Debt can seem normal and needed (“everyone’s doing it”) until it starts to place demands on your life. Debt loads us down with financial burdens that keep us from things like financial freedom, generosity, and saving for future needs. We look to those who have money (and therefore who we borrow from) to provide for us what we can’t provide for ourselves…and what we won’t wait for God to provide for us.
With the typical college student leaving school weighed down with over $24,000 to repay, we get started off on the wrong track.
No one is contesting that your degree (if you have one) is a good thing, but it also can come with the reality of a heavy debt. If it’s not student loans, it might be credit cards, personal loans, car loans, or other debts (we’ll leave houses out of the discussion – another blog for another day).
Whatever the debt, you have a few choices:
- Compare yourself to others. You can take comfort in the fact that some people leave their schooling with over $250,000. Some people out there are millions of dollars in debt. Don’t stay here too long, remember that they’re not you and you have debt to take care of. And they certainly can’t help you out – they’ve got bigger problems, right? Let’s skip this one.
- You can duck, dodge, or try to throw a smokescreen. This can include choices like not paying, debt consolidation, and even bankruptcy. These are extreme measures that often have really significant consequences (despite the ads on TV and radio that make them sound like a trip to Disneyland). These things are for when there is nothing else you can do. Not a great choice either.
- Ultimately, the reality is, by taking these loans (yes, even credit cards count) you have given your word that you would repay the debt you now have (insert guilt trip about integrity here. Sorry about that. Sort of). Assuming you agree with that, you now have two other choices: pay it off slow, or pay it off fast.
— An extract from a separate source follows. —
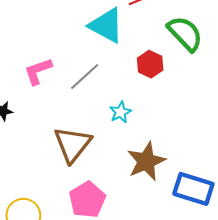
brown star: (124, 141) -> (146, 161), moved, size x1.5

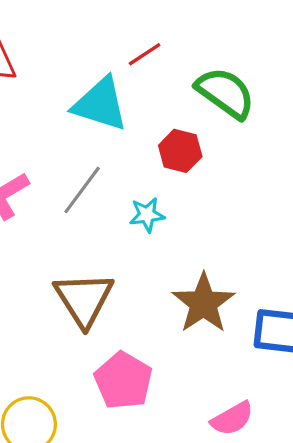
cyan star: (120, 112) -> (147, 215), moved, turned 30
The real cost of debt is not as much about interest charges or fees – the real cost of debt is our freedom. Debt loads us down with financial burdens that keep us from things like financial freedom, generosity, and saving for future needs. You can keep paying the minimum if you want, but get ready to drag that debt around with you for a few years, a decade, or more.
So, we’ll end it today with some tips:
- Get together a list of all your debts and your monthly payments. Stare at the list for a while. Think about it. Stare some more. If you’re feeling kind of sad, skip that emotion and go straight to mad. Don’t grieve something you can still do something about. Get mad at the debt, wish it gone, get ready to make the changes so it can happen.
- Go re-work that budget so that you’re cutting back on some things (caution: minor pain ahead. It’s OK, it’s worth it), and add that extra money onto one of your debts until it’s paid off. Then take what you had been paying toward that debt, and add it all to paying extra on the next debt, etc. Call it a snowball, call it a debt ladder, whatever – just do it!
- If you scratched your head when you got to the word “budget”, above, don’t stand around scratching your head – go back to the blogs about setting up your budget (a riveting two-parter if I do say so myself).
- Slow your roll when it comes to your spending. Only you can determine how extreme your debt problem is, but you’ve got to make sure you’re living on less than you’re making, or the debt will keep piling up while you’re trying to pay it off and you’ll feel like you’re stuck in neutral.
- Be patient. As the saying goes, if it took you some time to get into this, it’s going to take some time to get out of it. Find a way to track your progress so you can see things getting better.
Got questions? Need help? Ask away. My hope and prayer for you is that, if you find yourself burdened by debt from the past, you can say “no” and get unburdened sooner than you think, leaving you free to be to be more generous with your finances.